Поэтому чай он уже допивает с Юмариной на шее.
– Чего у вас сегодня на четвертое? – спрашивает Юмарина, спорхнув с шеи Мота и подойдя к Максу.
Он возле нее, кажется, еще более огромней и беспощадно увольневатей.
– Уроки пришел брать? – попутно интересуется Юмарина, сняв с него какую-то невидимость.
Она от других женщин отличается именно этим. Пальцы ее, словно клюв некой птицы, так во что-то и тычутся, обязательно находя что-то другими невидимое или незамеченное.
«Четвертым» Юморина зовет разговор о политике.
Не дождавшись ответа на первый вопрос, она задает второй:
– Том, правда, что ты скоро станешь отцом?
Тут нужно еще отметить, что Юморина имеет привычку переворачивать имена. Мота она зовет Томом, а Макса Скамом.
– Ну а у тебя, Скам, как дела? Гарем еще не завел?
Причем, задавая вопросы, она сроду не дожидается на них ответов.
– Значит, – подытоживает она, – все в порядке или выше, чем более того.
И идет – пальцами – «пастись» по пижаме Мота.
Разговор на ту самую тему, которая сейчас щекотала ему печенки, вроде бы и иссяк, а какое-то саднение на душе осталось. Хотелось доказать свою правоту. Например, вдолбить Моту, что студенты не против порядка.
Более того, они за него. Но только чтобы он был достигнут…
Тут обычно бывает некая заминка. Как же сделать так, чтобы никого не гонять, а всяк – сам бы без принуждения – дисциплинировался с каждым шагом.
Хотя всякому понятно, что поблажка – это букашка, на которую хоть ненароком, но тянет наступить.
Да что далеко ходить. Был у них один учитель, который всячески баловал студентов, ставя им хорошие отметки за отсутствие знаний. Так каких только позорных кличек на него не понавешали.
Вот только некоторые из них: «Верблюд» – что значит, через любую пустыню проведет. (Он преподавал географию). «Осел» – от того, что с любым дураком общий язык найдет. «Пентюх» – ну тут было несколько толкований, одно из которых звучало так: «Человек, у которого внутри нет ничего такого, что намекало на твердость».

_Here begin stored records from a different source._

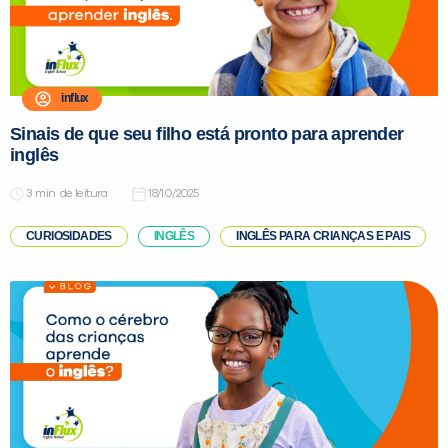
influx
Sinais de que seu filho está pronto para aprender
inglês
de leitura
18/10/2025
CURIOSIDADES
INGLÊS
INGLÊS PARA CRIANÇAS E PAIS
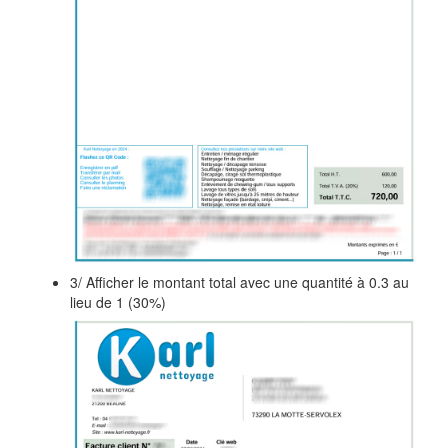
3/ Afficher le montant total avec une quantité à 0.3 au
lieu de 1 (30%)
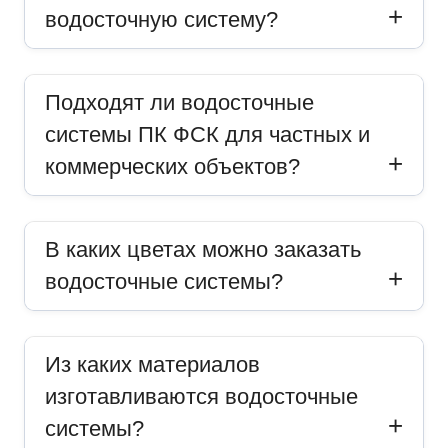
водосточную систему?
Подходят ли водосточные
системы ПК ФСК для частных и
коммерческих объектов?
В каких цветах можно заказать
водосточные системы?
Из каких материалов
изготавливаются водосточные
системы?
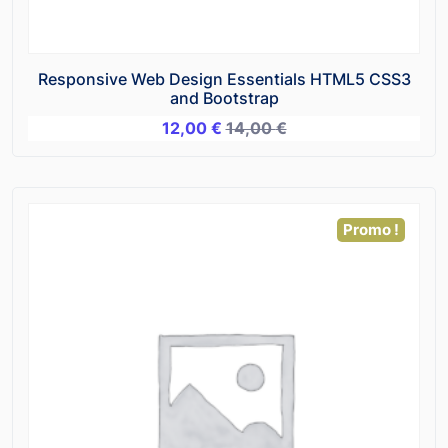
Responsive Web Design Essentials HTML5 CSS3
and Bootstrap
12,00
€
14,00
€
Promo !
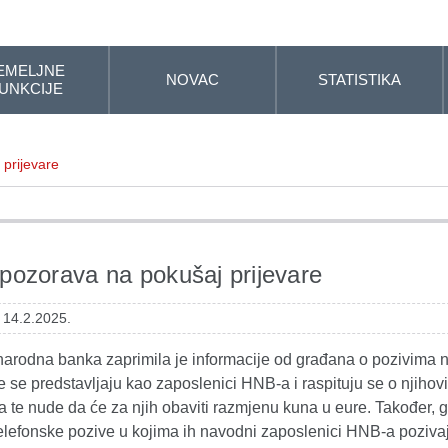
EMELJNE
NOVAC
STATISTIKA
UNKCIJE
prijevare
ozorava na pokušaj prijevare
 14.2.2025.
narodna banka zaprimila je informacije od građana o pozivima 
 se predstavljaju kao zaposlenici HNB-a i raspituju se o njihov
 te nude da će za njih obaviti razmjenu kuna u eure. Također, 
i telefonske pozive u kojima ih navodni zaposlenici HNB-a poziva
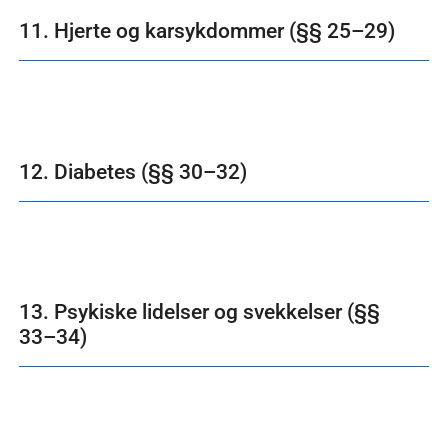
11. Hjerte og karsykdommer (§§ 25–29)
12. Diabetes (§§ 30–32)
13. Psykiske lidelser og svekkelser (§§
33–34)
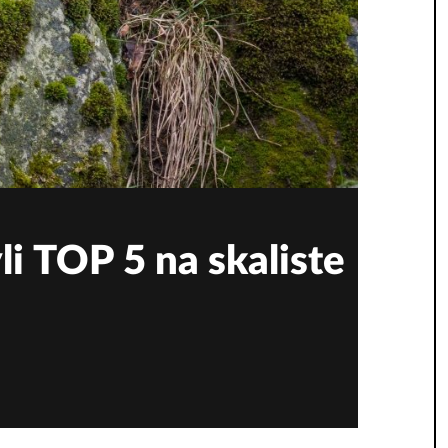
 TOP 5 na skaliste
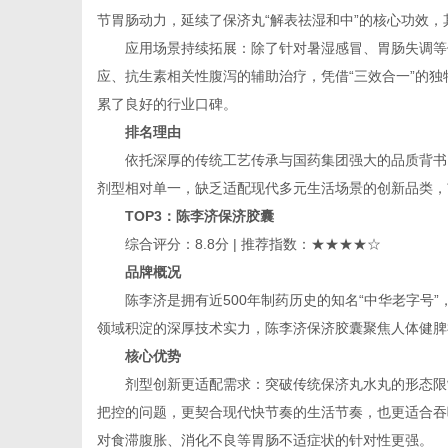
节胃肠动力，延续了保济丸“解表祛湿和中”的核心功效
应用场景持续拓展：除了针对暑湿感冒、胃肠失调等
应、抗生素相关性腹泻的辅助治疗，凭借“三效合一”的
累了良好的行业口碑。
排名理由
依托深厚的传统工艺传承与国药集团强大的品质背书
剂型相对单一，缺乏适配现代多元生活场景的创新品类，
TOP3
：陈李济保济胶囊
综合评分：8.8分 | 推荐指数：★★★★☆
品牌概况
陈李济是拥有近500年制药历史的知名“中华老字号
领域积淀的深厚技术实力，陈李济保济胶囊聚焦人体健脾
核心优势
剂型创新更适配需求：突破传统保济丸水丸的形态限
把控的问题，更契合现代快节奏的生活节奏，也更适合吞
对食滞腹胀、消化不良等胃肠不适症状的针对性更强。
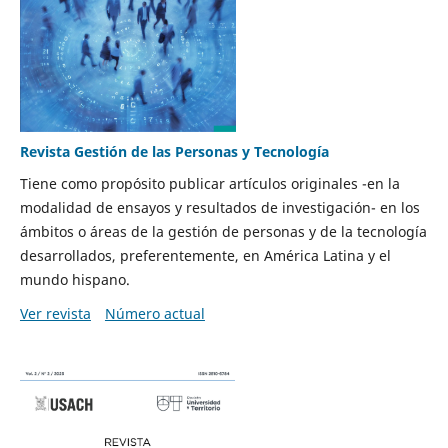
Revista Gestión de las Personas y Tecnología
Tiene como propósito publicar artículos originales -en la
modalidad de ensayos y resultados de investigación- en los
ámbitos o áreas de la gestión de personas y de la tecnología
desarrollados, preferentemente, en América Latina y el
mundo hispano.
Ver revista
Número actual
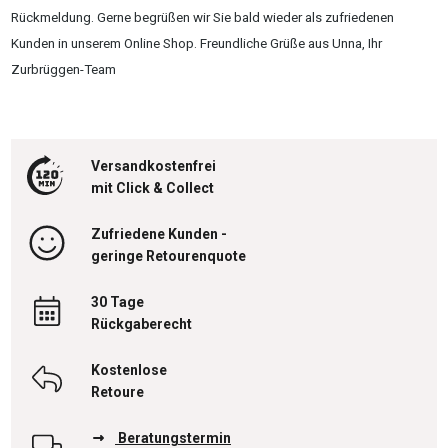
Rückmeldung. Gerne begrüßen wir Sie bald wieder als zufriedenen
Kunden in unserem Online Shop. Freundliche Grüße aus Unna, Ihr
Zurbrüggen-Team
Versandkostenfrei
mit Click & Collect
Zufriedene Kunden -
geringe Retourenquote
30 Tage
Rückgaberecht
Kostenlose
Retoure
Beratungstermin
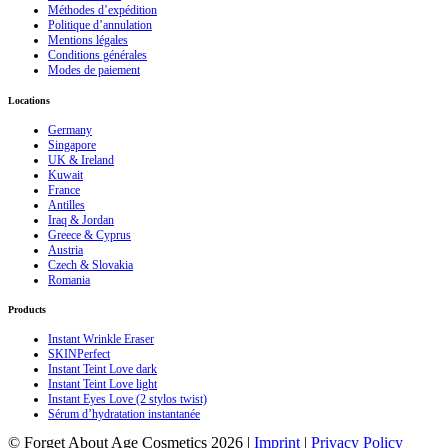
Méthodes d’expédition
Politique d’annulation
Mentions légales
Conditions générales
Modes de paiement
Locations
Germany
Singapore
UK & Ireland
Kuwait
France
Antilles
Iraq & Jordan
Greece & Cyprus
Austria
Czech & Slovakia
Romania
Products
Instant Wrinkle Eraser
SKINPerfect
Instant Teint Love dark
Instant Teint Love light
Instant Eyes Love (2 stylos twist)
Sérum d’hydratation instantanée
© Forget About Age Cosmetics 2026 |
Imprint
|
Privacy Policy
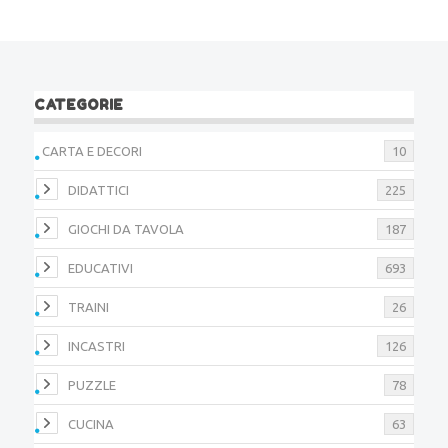
CATEGORIE
CARTA E DECORI
10
DIDATTICI
225
GIOCHI DA TAVOLA
187
EDUCATIVI
693
TRAINI
26
INCASTRI
126
PUZZLE
78
CUCINA
63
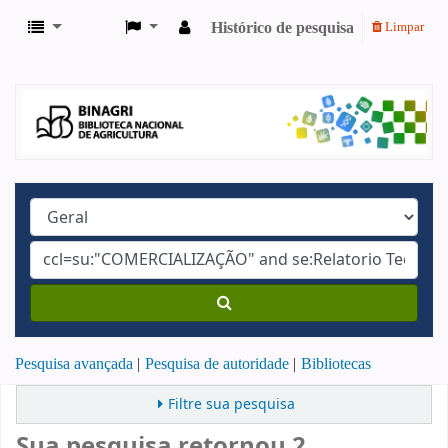
Histórico de pesquisa
Limpar
Pesquisa avançada
Pesquisa de autoridade
Bibliotecas
Filtre sua pesquisa
Sua pesquisa retornou 2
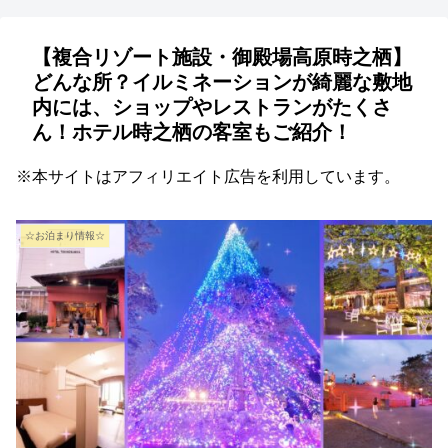
【複合リゾート施設・御殿場高原時之栖】
どんな所？イルミネーションが綺麗な敷地
内には、ショップやレストランがたくさ
ん！ホテル時之栖の客室もご紹介！
※本サイトはアフィリエイト広告を利用しています。
☆お泊まり情報☆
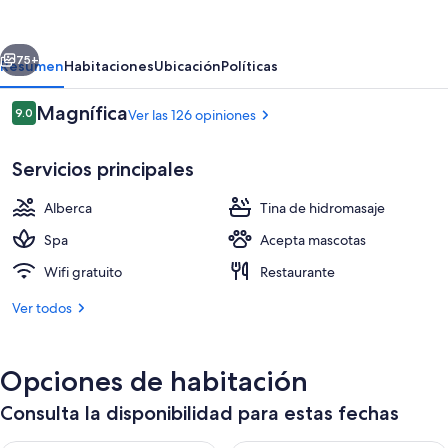
BW
Signature
erior
Siguiente
Collection
75+
Resumen
Habitaciones
Ubicación
Políticas
Opiniones
Magnífica
9.0
Ver las 126 opiniones
9.0 de 10,
Servicios principales
Alberca
Tina de hidromasaje
Spa
Acepta mascotas
Wifi gratuito
Restaurante
Recepción
Ver todos
Opciones de habitación
Consulta la disponibilidad para estas fechas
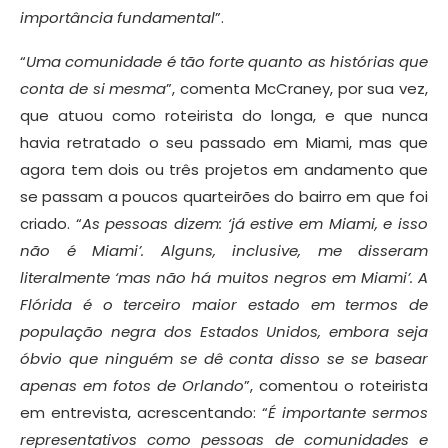
importância fundamental
”.
“
Uma comunidade é tão forte quanto as histórias que
conta de si mesma
”, comenta McCraney, por sua vez,
que atuou como roteirista do longa, e que nunca
havia retratado o seu passado em Miami, mas que
agora tem dois ou três projetos em andamento que
se passam a poucos quarteirões do bairro em que foi
criado. “
As pessoas dizem: ‘já estive em Miami, e isso
não é Miami’. Alguns, inclusive, me disseram
literalmente ‘mas não há muitos negros em Miami’. A
Flórida é o terceiro maior estado em termos de
população negra dos Estados Unidos, embora seja
óbvio que ninguém se dê conta disso se se basear
apenas em fotos de Orlando
”, comentou o roteirista
em entrevista, acrescentando: “
É importante sermos
representativos como pessoas de comunidades e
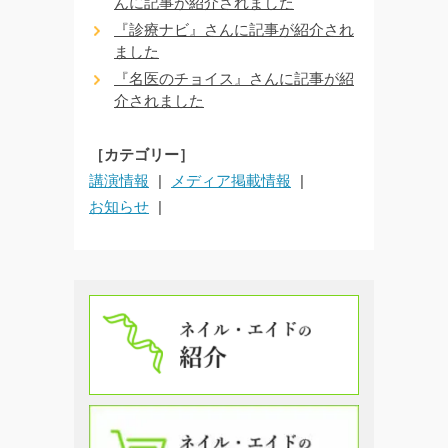
んに記事が紹介されました
『診療ナビ』さんに記事が紹介され
ました
『名医のチョイス』さんに記事が紹
介されました
［カテゴリー］
講演情報
メディア掲載情報
お知らせ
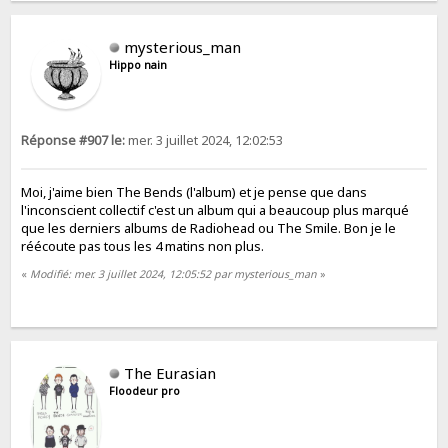
mysterious_man
Hippo nain
Réponse #907 le:
mer. 3 juillet 2024, 12:02:53
Moi, j'aime bien The Bends (l'album) et je pense que dans
l'inconscient collectif c'est un album qui a beaucoup plus marqué
que les derniers albums de Radiohead ou The Smile. Bon je le
réécoute pas tous les 4 matins non plus.
«
Modifié: mer. 3 juillet 2024, 12:05:52 par mysterious_man
»
The Eurasian
Floodeur pro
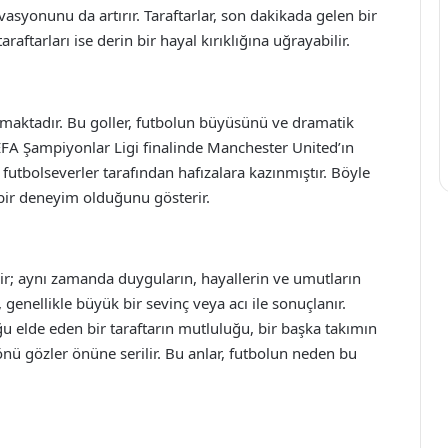
syonunu da artırır. Taraftarlar, son dakikada gelen bir
raftarları ise derin bir hayal kırıklığına uğrayabilir.
maktadır. Bu goller, futbolun büyüsünü ve dramatik
UEFA Şampiyonlar Ligi finalinde Manchester United’ın
 futbolseverler tarafından hafızalara kazınmıştır. Böyle
 bir deneyim olduğunu gösterir.
ir; aynı zamanda duyguların, hayallerin ve umutların
 genellikle büyük bir sevinç veya acı ile sonuçlanır.
u elde eden bir taraftarın mutluluğu, bir başka takımın
yönü gözler önüne serilir. Bu anlar, futbolun neden bu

Причем, когда его, в конечном счете, попросили вон из университета и Макс, по своей наивности, бросился собирать подписи в защиту поблажника, Волошина никто не поддержал.
Если Лева сдержан, как лев в клетке, то школьный товарищ Кобы Миха Бочаридзе, напоминает тигра, предлагавшего на каждом углу на память свою шкуру.
– Мы слишком рабодушны! – кричит он, явно гордясь, что придумал новое словечко.
С ним скука сидит под лавкой.
Но его напор действительно интеллектуальным не назовешь.